* **Text segment**
::::::::::
The ITM outputs trace data as packets. The four sources for the packets are:

  • Software trace. Software can write directly to the ITM stimulus registers to generate packets.
  • Hardware trace. The debug logic generates these packets, and the ITM outputs them. This is for Cortex-M processors only.
  • Time stamping
  • Global system timestamping. This is for Cortex-M processors only.

The ITM is programmed to control what information is traced.

Cortex-M ITM implementation details are found in the ITM section in the TRM for the Cortex-M processor. For example, the implementation details for the ITM for the Cortex-M4 are in the Instrumentation Trace Macrocell Unit section of the Arm Cortex‑M4 Processor Technical Reference Manual.

General CoreSight ITM implementation details are found in the CoreSight Components Technical Reference Manual.

Trace source: System Trace Macrocell

The System Trace Macrocell (STM) is a trace source that is designed to provide system trace and instrumentation information. This information includes:

  • Memory-mapped writes to the STM Advanced eXtensible Interface (AXI) slave that carry information about the behavior of the software
  • A hardware event interface to signify certain events that are happening in the system

The STM supports timestamps. These timestamps allow correlation with other timestamping trace sources in the CoreSight system, for example instruction trace.
::::::::::
* **Dataset extract**
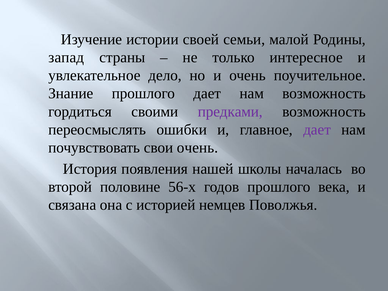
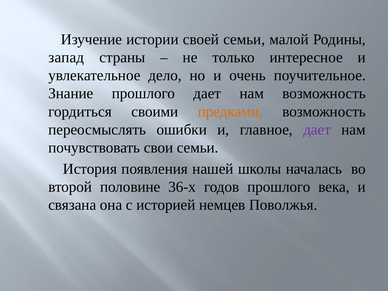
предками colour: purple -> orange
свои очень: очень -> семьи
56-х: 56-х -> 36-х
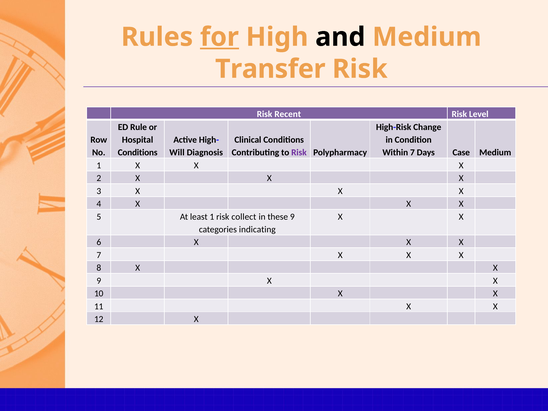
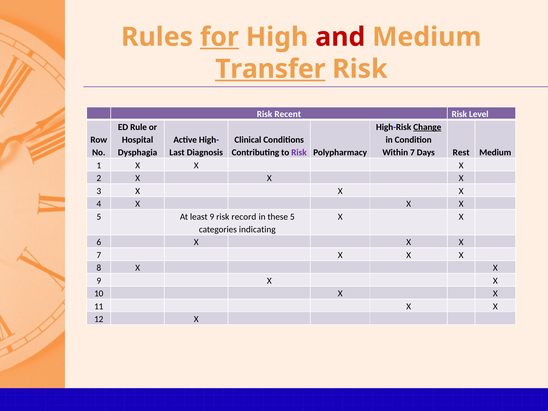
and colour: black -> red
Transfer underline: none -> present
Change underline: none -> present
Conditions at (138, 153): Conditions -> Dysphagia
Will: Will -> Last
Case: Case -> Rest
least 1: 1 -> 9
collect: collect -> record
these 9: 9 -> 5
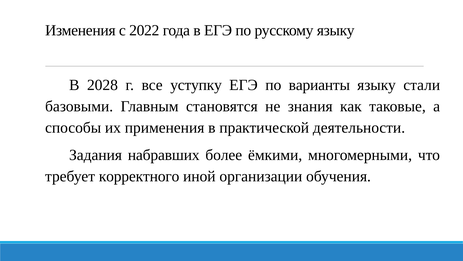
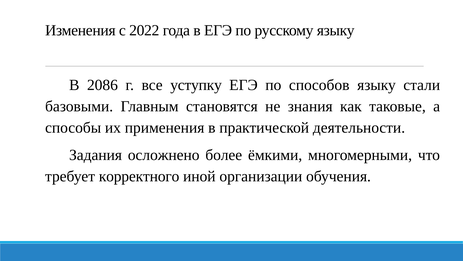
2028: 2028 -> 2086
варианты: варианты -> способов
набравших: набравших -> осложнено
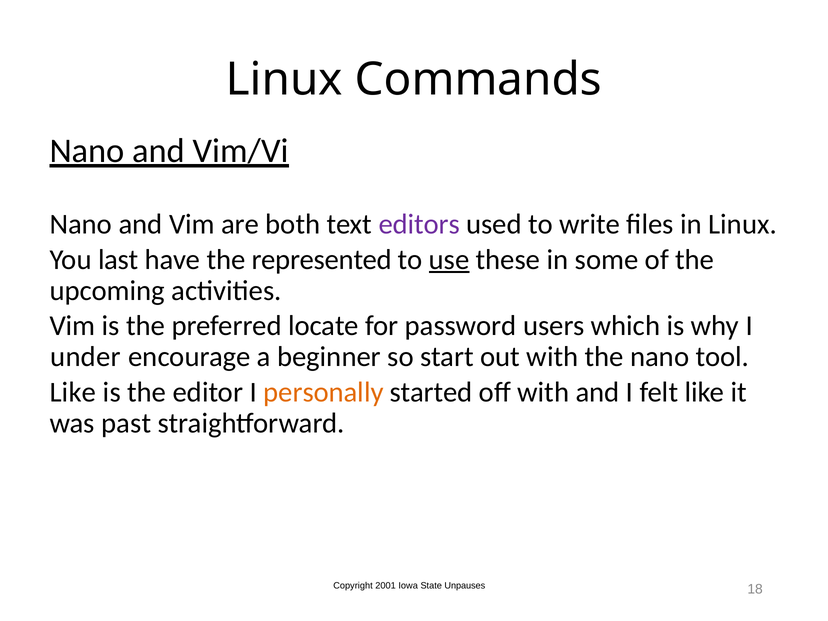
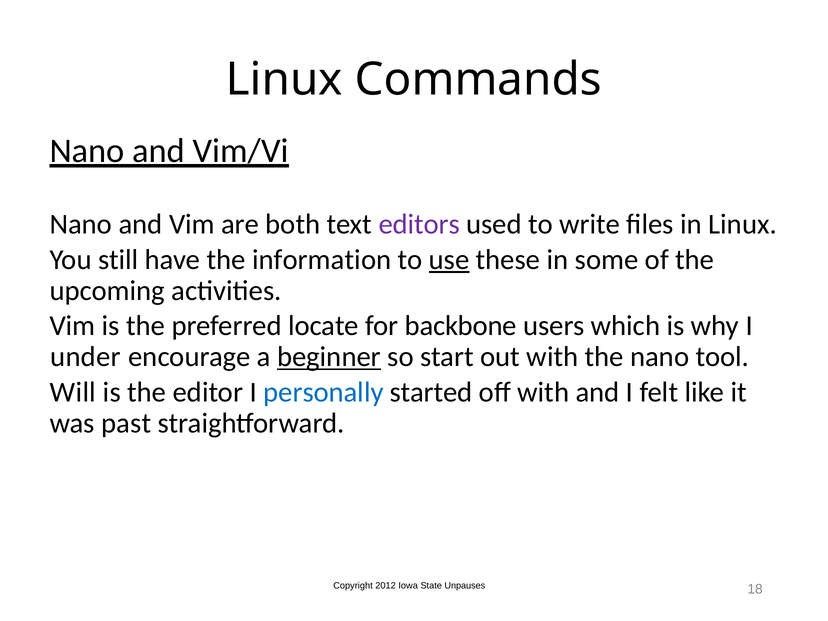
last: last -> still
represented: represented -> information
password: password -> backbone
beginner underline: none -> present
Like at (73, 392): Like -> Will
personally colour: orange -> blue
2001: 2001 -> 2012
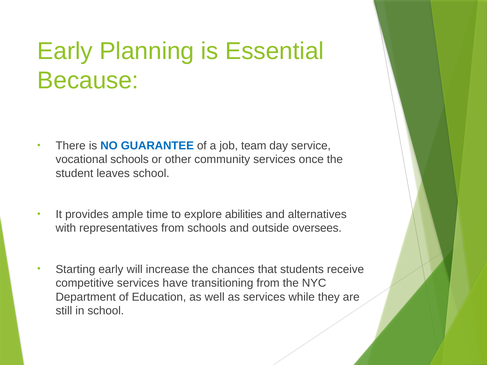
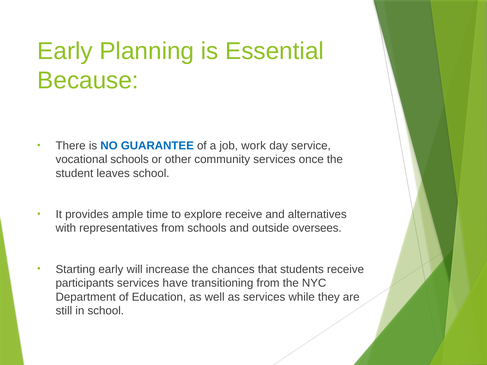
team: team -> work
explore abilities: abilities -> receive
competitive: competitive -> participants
::::::::::
* **Written instruction A**
Decide whether each statement agrees with the passage on trace macrocells: (i) the debug logic generates hardware trace packets; (ii) global system timestamping is available on every processor; (iii) the STM supports timestamps. For each, answer yes or no and quote the words of the passage that settle it.
* **Written instruction B**
According to the passage on trace macrocells, which document contains general CoreSight ITM implementation details?
* **Written instruction C**
Continue the passage on trace macrocells, starting after its final sentence.
The items are not needed for any of this work.

* **Exercise response A**
(i) Yes: "The debug logic generates these packets, and the ITM outputs them."
(ii) No: "This is for Cortex-M processors only."
(iii) Yes: "The STM supports timestamps."

* **Exercise response B**
The CoreSight Components Technical Reference Manual.

* **Exercise response C**
For implementation details, the STM and STM-500 each have their own TRM:

  • CoreSight System Trace Macrocell Technical Reference Manual
  • Arm CoreSight STM-500 System Trace Macrocell Technical Reference Manual
Trace source: Embedded Logic Analyzer

The Embedded Logic Analyzer (ELA) is a CoreSight component that monitors signals within a design. The ELA is most commonly used to monitor bus signals to allow the debug of bus and memory issues. There are two ELA variants:

  • CoreSight ELA-500 Embedded Logic Analyzer
  • CoreSight ELA-600 Embedded Logic Analyzer

ELA-500 and ELA-600 both generate packetized output. You can configure ELA-500 and ELA-600 to store trace data in a dedicated SRAM. You can configure ELA-600 to output trace data onto the AMBA Trace Bus (ATB). The ELA-600 target designer determines whether the trace data is stored in a dedicated SRAM or output onto the ATB.

Trace sink: Trace Memory Controller

The Trace Memory Controller (TMC) captures trace data into local or system memory, or streams trace data to a High-Speed Serial Trace Port (HSSTP). The trace is read by an off-chip external debugger or by on-chip self-hosted debug software.

The implementation details for the Arm CoreSight SoC-600 TMC are available in the Arm CoreSight System-on-Chip SoC-600 Technical Reference Manual. CoreSight SoC-600 implements the Arm Debug Interface Architecture Specification ADIv6.

The implementation details for the Arm CoreSight SoC-400 TMC are available in the CoreSight Trace Memory Controller Technical Reference Manual. CoreSight SoC-400 implements the Arm Debug Interface Architecture Specification ADIv5.

Consult your target designer if are unsure which of these TRMs applies to your target.

The TMC uses one of four configurations that the target designer chooses:

  • Embedded Trace Buffer (ETB)
  • Embedded Trace FIFO (ETF)
  • Embedded Trace Router (ETR)
  • Embedded Trace Streamer (ETS)

Let’s look at these different TMC configurations in more detail:

Embedded Trace Buffer
The Embedded Trace Buffer (ETB) contains a dedicated SRAM that stores generated trace data on-chip for later retrieval. The SRAM acts like a circular buffer that wraps when the buffer size limit is reached. Buffer wrapping works by replacing the oldest trace data with the newest data.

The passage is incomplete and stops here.